The inevitable Brexit negotiations ultimately puts the UK outside of the GDPR inner circle. Does this mean the UK becomes a trusted ally or just another equivalence? That the Government is currently driving hard for being a trusted ally, the EU may see the UK as a valuable partner, and every little helps in respect of those Brexit negotiations. Either outcome brings differing problems and hidden risks longer term to UK located businesses.
Some of the early drafting of GDPR regs sought lesser conditions on small businesses, by virtue of revenue or employee numbers. Thankfully for the data subject, but less so for the business, those involved in the drafting understood that any business working with subject data within a data supply chain, that was exempted, was a serious weak-link to protection. Could this squeeze out micro businesses from participating in much larger data supply chains?
Watch those Commissioners in their early days looking for low hanging fruit; even sending out blanket default notices to all business for them to prove they will comply by May next. Self-incrimination could be highly effective as a weapon by their bureaucracies as the cost is so low.
As haphazard as this look-see has been, in an ideal world all executives should adopt positive and constructive attitudes towards customer data and their formulation of policy and practice. Bite that bullet and do the best they can! Sadly, the psychology of organisations, especially large organisations, means that most mental efforts will go into avoiding GDPR commitments. It’s almost expected to show you can beat the system!
The real risk, I propose, is that GDPR effectively mandates a fully joined up ICT governance regime from all. Inevitably that ICT regime links to governance and policy, creating a governance chain that while not explicit from GDPR texts and guidance, it creates consequences where policy gaps might create contradictory practices where no-one truly understand what is going on.
Perhaps the greatest risk is not to business or governments, it’s to the individual. Or is this stating the somewhat obvious! If we don’t act now then continuous ongoing losses of personal data combined with criminal data brokers, brings the tangible risk that the benefits of computing and online systems will be lost. Meaning we are faced with a return to physical postal and paper systems, the consequence of losing the security the majority of customer facing businesses now trade upon.
First published and Copyright 2018
 Verb, OED Online
 For simplicity I have ignored the rest of the world, risky but easier to think about!

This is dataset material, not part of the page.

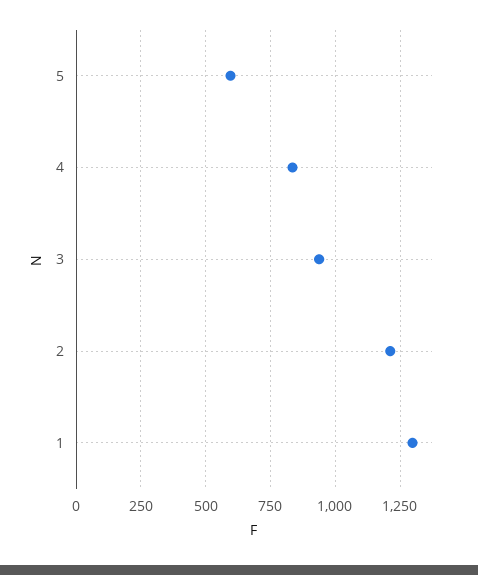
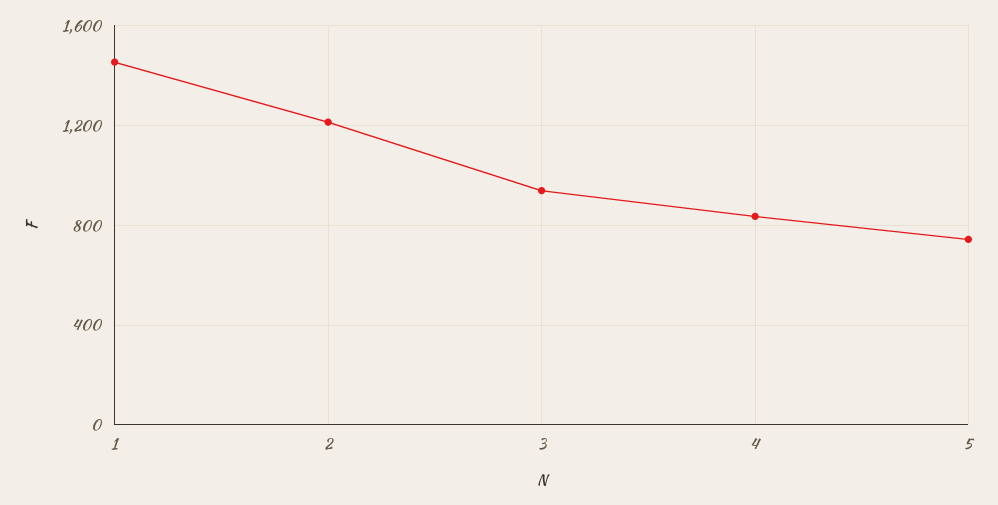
5: 600 -> 750
1: 1300 -> 1450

 Excludes Norway and still includes UK
 A proverb coined by the twentieth-century British scholar C. Northcote Parkinson, known as Parkinson’s Law. It points out that people usually take all the time allotted (and frequently more) to accomplish any task – source Dictionary.com
 Application Programme Interfaces like RESTful and others where systems, cloud or otherwise, continuously pass data between them ‘hidden from sight’ and might contain unexpected personal data items.